While this type of search is helpful, it would be nice to be able to search without knowing the specific piece of code. For example:

  • Show me all locations where an MD5 hash is calculated
  • Show me where we upload a file to object storage
  • Show me where we authenticate users
  • Where do we call the GraphQL API?

To do this, GitLab needs to understand the meaning of the code.

Solution

Today's large language models are starting to be capable of understanding, explaining, and producing code and are maturity rapidly. While the results are not always reliable, large language models are maturing rapidly.

Some examples of LLM's which can do this today:

This is also an area of active research: https://paperswithcode.com/task/code-search.

Current gap

The current gap is a model which has ingested the corpus of code within the GitLab server, and can provide a query interface.

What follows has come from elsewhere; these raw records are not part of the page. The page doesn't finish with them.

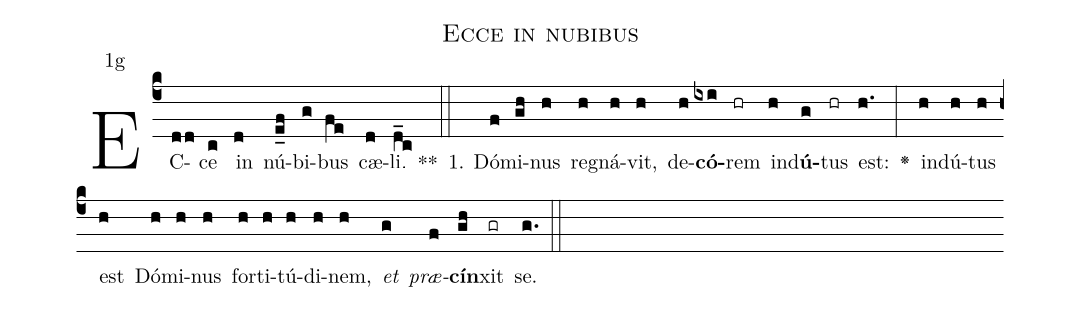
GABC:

name:Ecce in nubibus;
office-part:Antiphona;
mode:1;
annotation:1g;
%%
(c4) EC(dd)ce(c) in(d) nú(e_f)bi(g)bus(fe) c<sp>ae</sp>(d)li.(d_c)  **(::)
1. Dó(f)mi(gh)nus(h) re(h)gná(h)vit,(h) de(h)<b>có</b>(ixi)rem(hr) ind(h)<b>ú</b>(g)tus(hr) est:(h.) <v>\greheightstar</v>(:) ind(h)ú(h)tus(h) est(h) Dó(h)mi(h)nus(h) for(h)ti(h)tú(h)di(h)nem,(h) <i>et</i>(g) <i>præ</i>(f)<b>cín</b>(gh)xit(gr) se.(g.) (::)
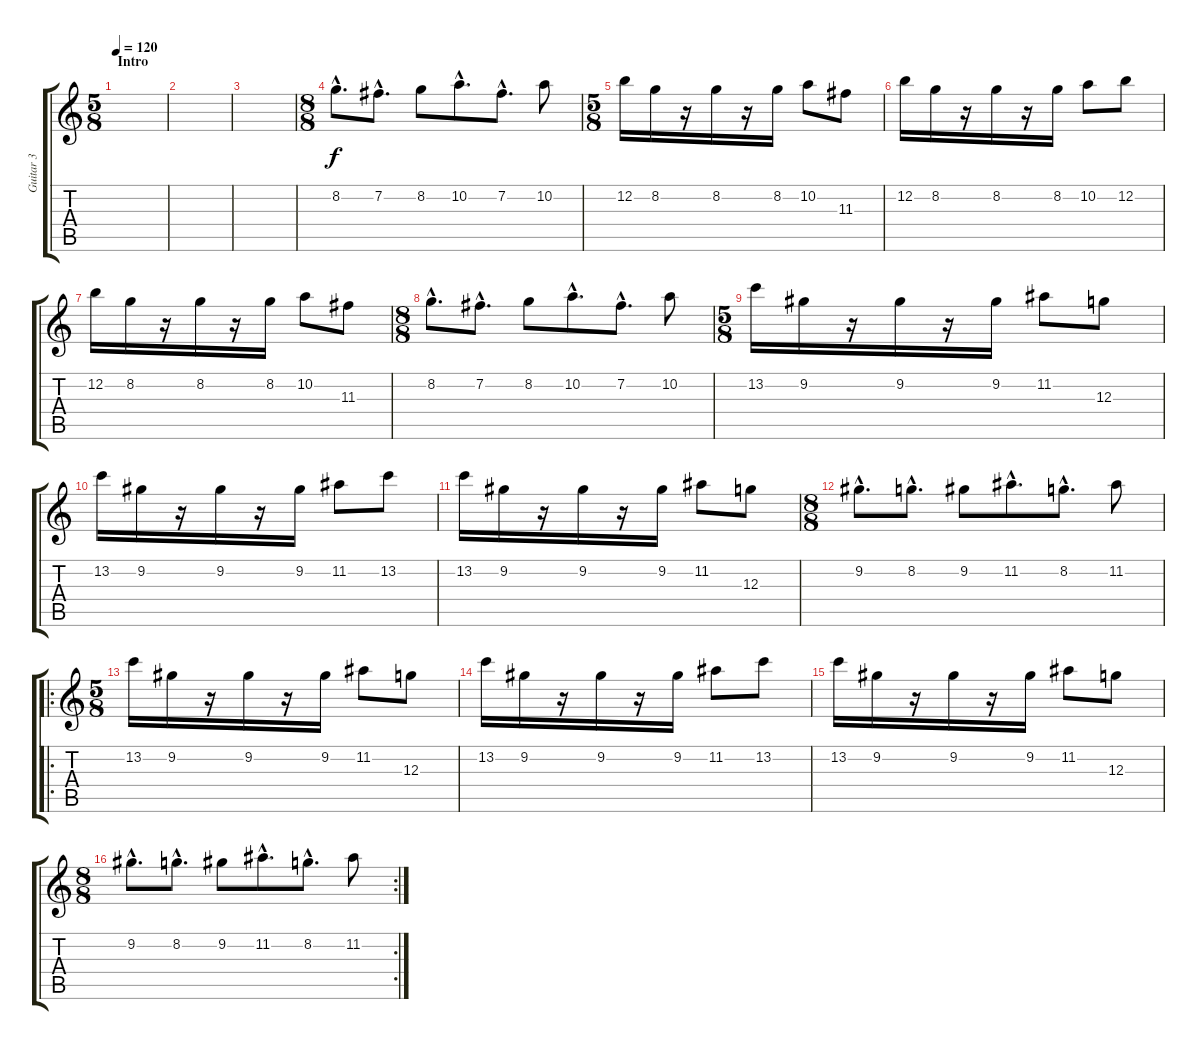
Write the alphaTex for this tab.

\track ("Guitar 3" "Guitar 3") {instrument distortionguitar}
\staff {score tabs}
\tuning (E4 B3 G3 D3 A2 E2) {hide}
\ts (5 8)
\section ("" "Intro")
\tempo 120
\clef g2
\ks c
|
|
|
\ts (8 8)
8.2{hac}.8{d} 7.2{hac}.8{d} 8.2.8 10.2{hac}.8{d} 7.2{hac}.8{d} 10.2.8 |
\ts (5 8)
12.2.16 8.2.16 r.16 8.2.16 r.16 8.2.16 10.2.8 11.3.8 |
12.2.16 8.2.16 r.16 8.2.16 r.16 8.2.16 10.2.8 12.2.8 |
12.2.16 8.2.16 r.16 8.2.16 r.16 8.2.16 10.2.8 11.3.8 |
\ts (8 8)
8.2{hac}.8{d} 7.2{hac}.8{d} 8.2.8 10.2{hac}.8{d} 7.2{hac}.8{d} 10.2.8 |
\ts (5 8)
13.2.16 9.2.16 r.16 9.2.16 r.16 9.2.16 11.2.8 12.3.8 |
13.2.16 9.2.16 r.16 9.2.16 r.16 9.2.16 11.2.8 13.2.8 |
13.2.16 9.2.16 r.16 9.2.16 r.16 9.2.16 11.2.8 12.3.8 |
\ts (8 8)
9.2{hac}.8{d} 8.2{hac}.8{d} 9.2.8 11.2{hac}.8{d} 8.2{hac}.8{d} 11.2.8 |
\ro
\ts (5 8)
13.2.16 9.2.16 r.16 9.2.16 r.16 9.2.16 11.2.8 12.3.8 |
13.2.16 9.2.16 r.16 9.2.16 r.16 9.2.16 11.2.8 13.2.8 |
13.2.16 9.2.16 r.16 9.2.16 r.16 9.2.16 11.2.8 12.3.8 |
\rc 2
\ts (8 8)
9.2{hac}.8{d} 8.2{hac}.8{d} 9.2.8 11.2{hac}.8{d} 8.2{hac}.8{d} 11.2.8
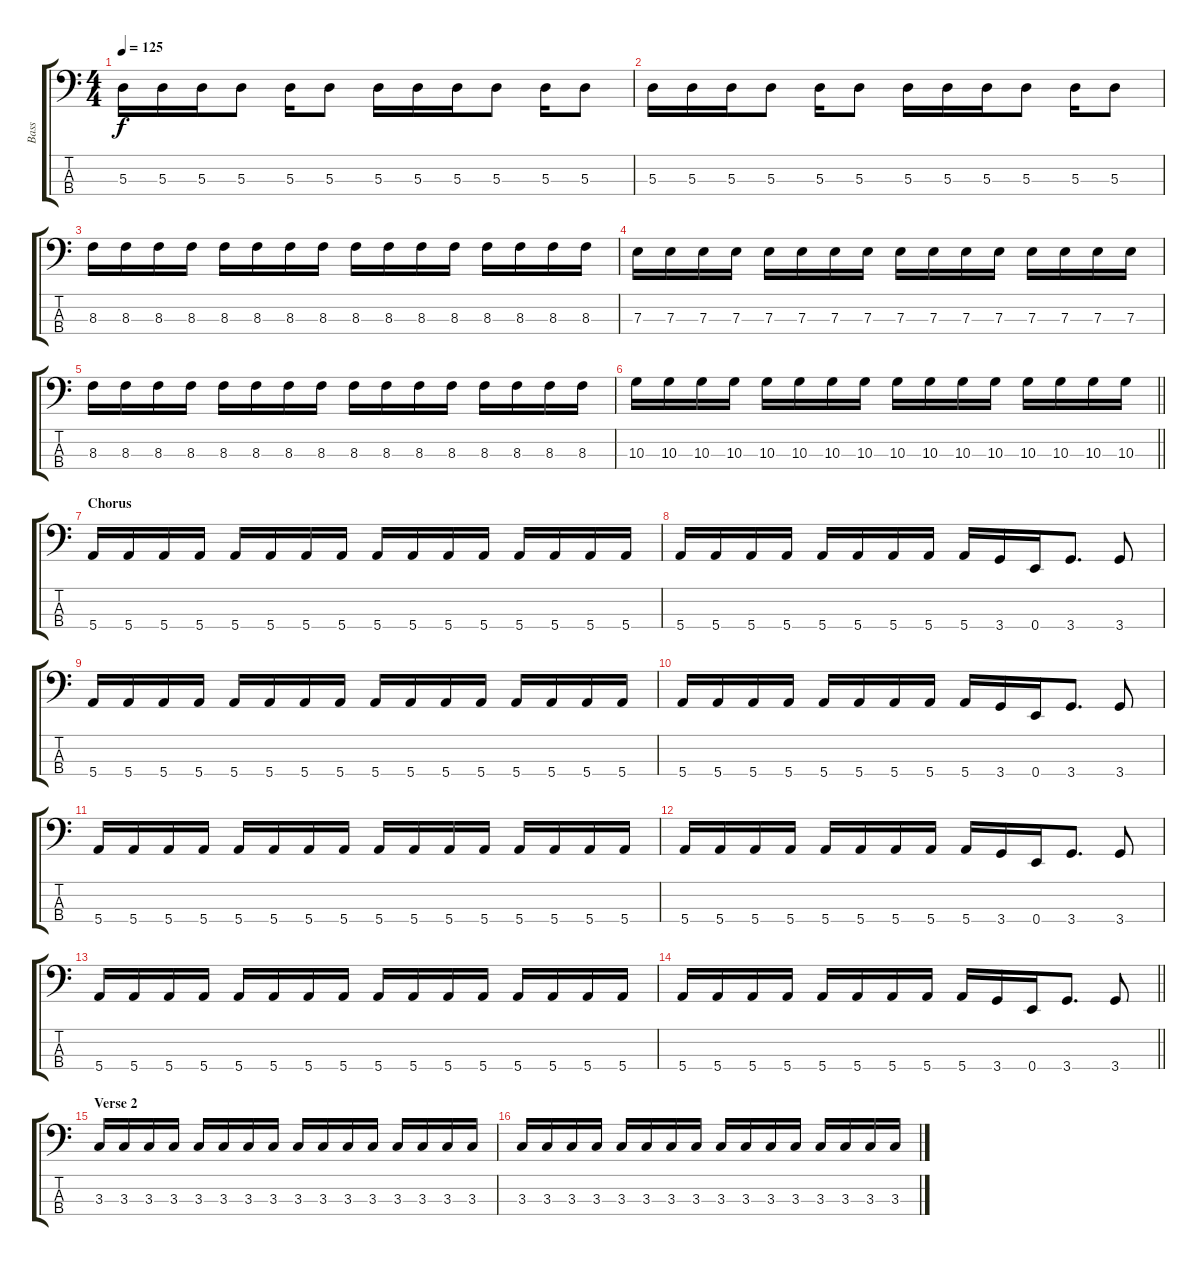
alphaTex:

\track ("Bass" "Bass") {instrument electricbassfinger}
\staff {score tabs}
\tuning (G2 D2 A1 E1) {hide}
\ts (4 4)
\tempo 125
\clef f4
\ks c
5.3.16{dy f} 5.3.16 5.3.16 5.3.8 5.3.16 5.3.8 5.3.16 5.3.16 5.3.16 5.3.8 5.3.16 5.3.8 |
5.3.16 5.3.16 5.3.16 5.3.8 5.3.16 5.3.8 5.3.16 5.3.16 5.3.16 5.3.8 5.3.16 5.3.8 |
8.3.16 8.3.16 8.3.16 8.3.16 8.3.16 8.3.16 8.3.16 8.3.16 8.3.16 8.3.16 8.3.16 8.3.16 8.3.16 8.3.16 8.3.16 8.3.16 |
7.3.16 7.3.16 7.3.16 7.3.16 7.3.16 7.3.16 7.3.16 7.3.16 7.3.16 7.3.16 7.3.16 7.3.16 7.3.16 7.3.16 7.3.16 7.3.16 |
8.3.16 8.3.16 8.3.16 8.3.16 8.3.16 8.3.16 8.3.16 8.3.16 8.3.16 8.3.16 8.3.16 8.3.16 8.3.16 8.3.16 8.3.16 8.3.16 |
\barLineRight lightlight
10.3.16 10.3.16 10.3.16 10.3.16 10.3.16 10.3.16 10.3.16 10.3.16 10.3.16 10.3.16 10.3.16 10.3.16 10.3.16 10.3.16 10.3.16 10.3.16 |
\section ("" "Chorus")
5.4.16 5.4.16 5.4.16 5.4.16 5.4.16 5.4.16 5.4.16 5.4.16 5.4.16 5.4.16 5.4.16 5.4.16 5.4.16 5.4.16 5.4.16 5.4.16 |
5.4.16 5.4.16 5.4.16 5.4.16 5.4.16 5.4.16 5.4.16 5.4.16 5.4.16 3.4.16 0.4.16 3.4.8{d} 3.4.8 |
5.4.16 5.4.16 5.4.16 5.4.16 5.4.16 5.4.16 5.4.16 5.4.16 5.4.16 5.4.16 5.4.16 5.4.16 5.4.16 5.4.16 5.4.16 5.4.16 |
5.4.16 5.4.16 5.4.16 5.4.16 5.4.16 5.4.16 5.4.16 5.4.16 5.4.16 3.4.16 0.4.16 3.4.8{d} 3.4.8 |
5.4.16 5.4.16 5.4.16 5.4.16 5.4.16 5.4.16 5.4.16 5.4.16 5.4.16 5.4.16 5.4.16 5.4.16 5.4.16 5.4.16 5.4.16 5.4.16 |
5.4.16 5.4.16 5.4.16 5.4.16 5.4.16 5.4.16 5.4.16 5.4.16 5.4.16 3.4.16 0.4.16 3.4.8{d} 3.4.8 |
5.4.16 5.4.16 5.4.16 5.4.16 5.4.16 5.4.16 5.4.16 5.4.16 5.4.16 5.4.16 5.4.16 5.4.16 5.4.16 5.4.16 5.4.16 5.4.16 |
\barLineRight lightlight
5.4.16 5.4.16 5.4.16 5.4.16 5.4.16 5.4.16 5.4.16 5.4.16 5.4.16 3.4.16 0.4.16 3.4.8{d} 3.4.8 |
\section ("" "Verse 2")
3.3.16 3.3.16 3.3.16 3.3.16 3.3.16 3.3.16 3.3.16 3.3.16 3.3.16 3.3.16 3.3.16 3.3.16 3.3.16 3.3.16 3.3.16 3.3.16 |
3.3.16 3.3.16 3.3.16 3.3.16 3.3.16 3.3.16 3.3.16 3.3.16 3.3.16 3.3.16 3.3.16 3.3.16 3.3.16 3.3.16 3.3.16 3.3.16
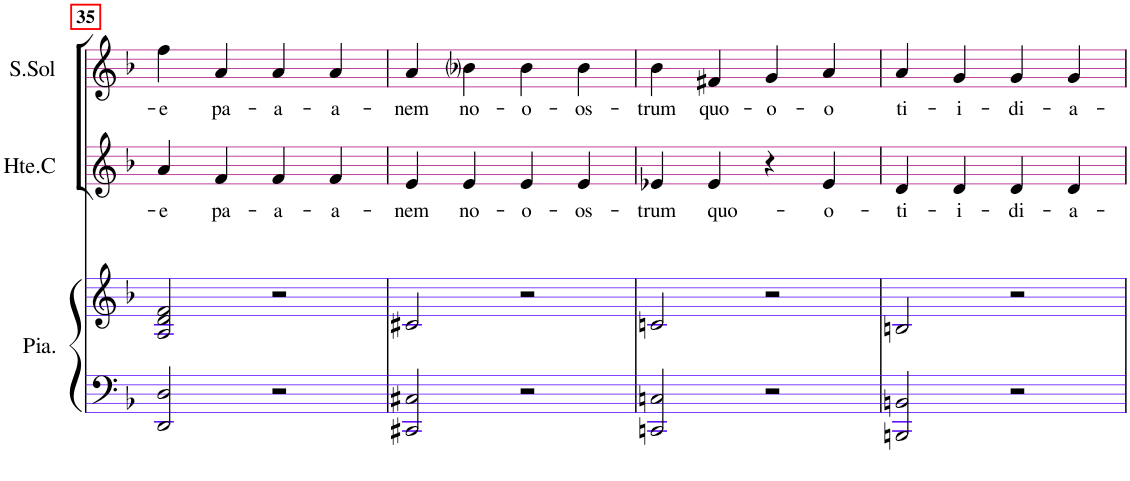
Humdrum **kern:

**kern	**kern	**kern	**text	**kern	**text
*part3	*part3	*part2	*part2	*part1	*part1
*staff4	*staff3	*staff2	*staff2	*staff1	*staff1
*I"Piano	*	*I"Hte-Contre	*	*I"Soprane Sol.	*
*I'Pia.	*	*I'Hte.C	*	*I'S.Sol	*
!!LO:PB:g=z
*clefF4	*clefG2	*clefG2	*	*clefG2	*
*k[b-]	*k[b-]	*k[b-]	*	*k[b-]	*
*M4/4	*M4/4	*M4/4	*	*M4/4	*
=35	=35	=35	=35	=35	=35
!	!	!	!LO:LY:b	!	!LO:LY:b
2DD/ 2D/	2A/ 2d/ 2f/	4a/	-e	4ff\	-e
!	!	!	!LO:LY:b	!	!LO:LY:b
.	.	4f/	pa-	4a/	pa-
!	!	!	!LO:LY:b	!	!LO:LY:b
2r	2r	4f/	-a-	4a/	-a-
!	!	!	!LO:LY:b	!	!LO:LY:b
.	.	4f/	-a-	4a/	-a-
=36	=36	=36	=36	=36	=36
!	!	!	!LO:LY:b	!	!LO:LY:b
2CC#X/ 2C#X/	2c#X/	4e/	-nem	4a/	-nem
!	!	!	!LO:LY:b	!	!LO:LY:b
.	.	4e/	no-	4b-i\	no-
!	!	!	!LO:LY:b	!	!LO:LY:b
2r	2r	4e/	-o-	4b-\	-o-
!	!	!	!LO:LY:b	!	!LO:LY:b
.	.	4e/	-os-	4b-\	-os-
=37	=37	=37	=37	=37	=37
!	!	!	!LO:LY:b	!	!LO:LY:b
2CCn/ 2Cn/	2cn/	4e-X/	-trum	4b-\	-trum
!	!	!	!LO:LY:b	!	!LO:LY:b
.	.	4e-/	quo-	4f#X/	quo-
!	!	!	!	!	!LO:LY:b
2r	2r	4r	.	4g/	-o-
!	!	!	!LO:LY:b	!	!LO:LY:b
.	.	4e-/	-o-	4a/	-o
=38	=38	=38	=38	=38	=38
!	!	!	!LO:LY:b	!	!LO:LY:b
2BBBn/ 2BBn/	2Bn/	4d/	-ti-	4a/	ti-
!	!	!	!LO:LY:b	!	!LO:LY:b
.	.	4d/	-i-	4g/	-i-
!	!	!	!LO:LY:b	!	!LO:LY:b
2r	2r	4d/	-di-	4g/	-di-
!	!	!	!LO:LY:b	!	!LO:LY:b
.	.	4d/	-a-	4g/	-a-
=	=	=	=	=	=
*-	*-	*-	*-	*-	*-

As far as we currently understand, there is little publicly available projects/source which can ingest a corpus of projects and then provide semantic / natural language search. For example if you ask ChatGPT to search the GitLab repository, it will tell you it is not connected to the internet and therefore cannot.

What can be done is to send a code snippet to one of the above services, then ask it a question (including search or explanation) for just that snippet.

Overlap with other NL-PL use cases

This type of ML model is sometimes referred to as NL-PL, or a model which understands both natural language and programming language and can convert between the two.

There are multiple other use cases within GitLab for this, including:

  • Code Intelligence. Ask GitLab to explain a piece of code or the call patterns.
  • Many outlined in the AI Assist group/page. This includes CoPilot like functionality, as well as other use cases like automatic documentation generation, and so on.